Economy booming in Houston

April 7, 2008 5:16:41 PM PDT
Every day, it seems we get more bad news about the economy. Unemployment is up, the dollar is down. Gasoline prices are higher. Job opportunities are less. But the opposite is the case in our area. All over the country, you hear tales of despair. But here in Houston, the economy is still booming. And whether you are talking about construction or engineering or oil and gas, the jobs are there and they pay well.

That might actually be understating it.

"When you think of the weatherman saying we've had a chamber of commerce day, well, what we've had recently is chamber of commerce year," said Joel Wagher with the Worksource.

The latest numbers, in fact, show Houston adding 80,000 jobs between February 2007 and February 2008. While cities like Los Angeles are down 37,000 jobs or Detroit, which has lost 42,000...

"Not only have we put on more jobs than any other metropolitan area, but we've also put on more jobs than any other state, other than our home state of Texas," said Wagher.

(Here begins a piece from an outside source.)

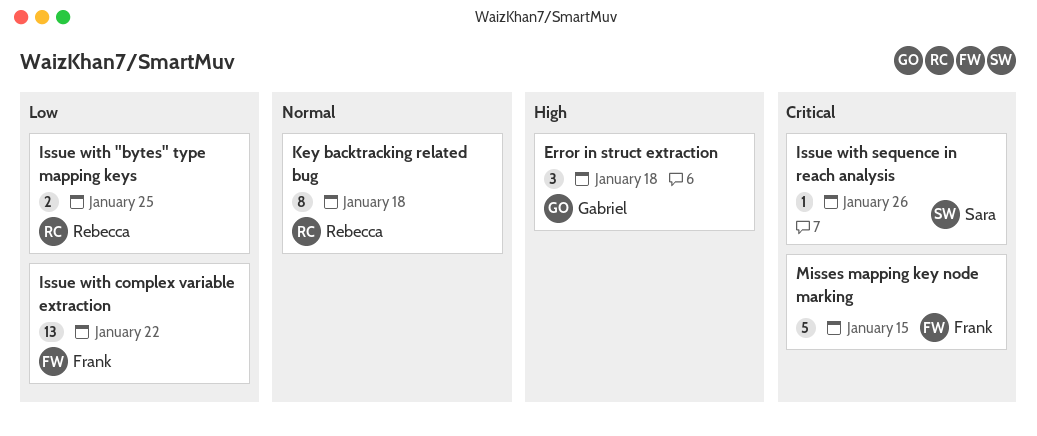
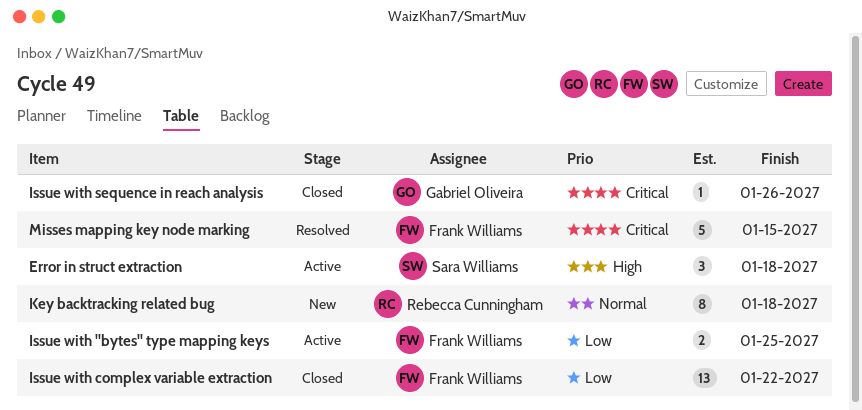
Error in struct extraction, owner: Gabriel Oliveira -> Sara Williams
Issue with "bytes" type mapping keys, owner: Rebecca Cunningham -> Frank Williams
Issue with sequence in reach analysis, owner: Sara Williams -> Gabriel Oliveira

Christopher White is looking for work.

"It's good," he said. "Houston seems like there's a lot of opportunities here. But at the same time, it's trying to get your foot in the door and try to find somebody that you know to actually get in the door."

He's about to graduate from Rice with a degree in architecture, an industry not unlike construction, engineering, or healthcare where there are still jobs to be had.

"Right now, the job market is looking great for just about everybody," said Melanie McConnell with Rice University career services.

McConnell helps Rice students like Chris find work.

"We find that a lot of the oil and gas companies are really searching for people," she said. "And a lot of the companies are doing a lot as well."

The market here seems to be good for workers almost without regard to their discipline.

Marsha Murray runs a local staffing and placement firm. And her company found in a recent survey not only are people hiring, but salaries are climbing.

"So with energy strong, construction strong, manufacturing strong in Houston, there is a demand for this top talent," she said.

How long will it last? How long will Houston remain ahead of the economic curve? There's no telling, obviously. But Christopher White is banking on the hope that it's long enough for him to find a job.

"I feel like for another year or two, there are some good strong jobs out there," he said. "After that, I'm not so sure."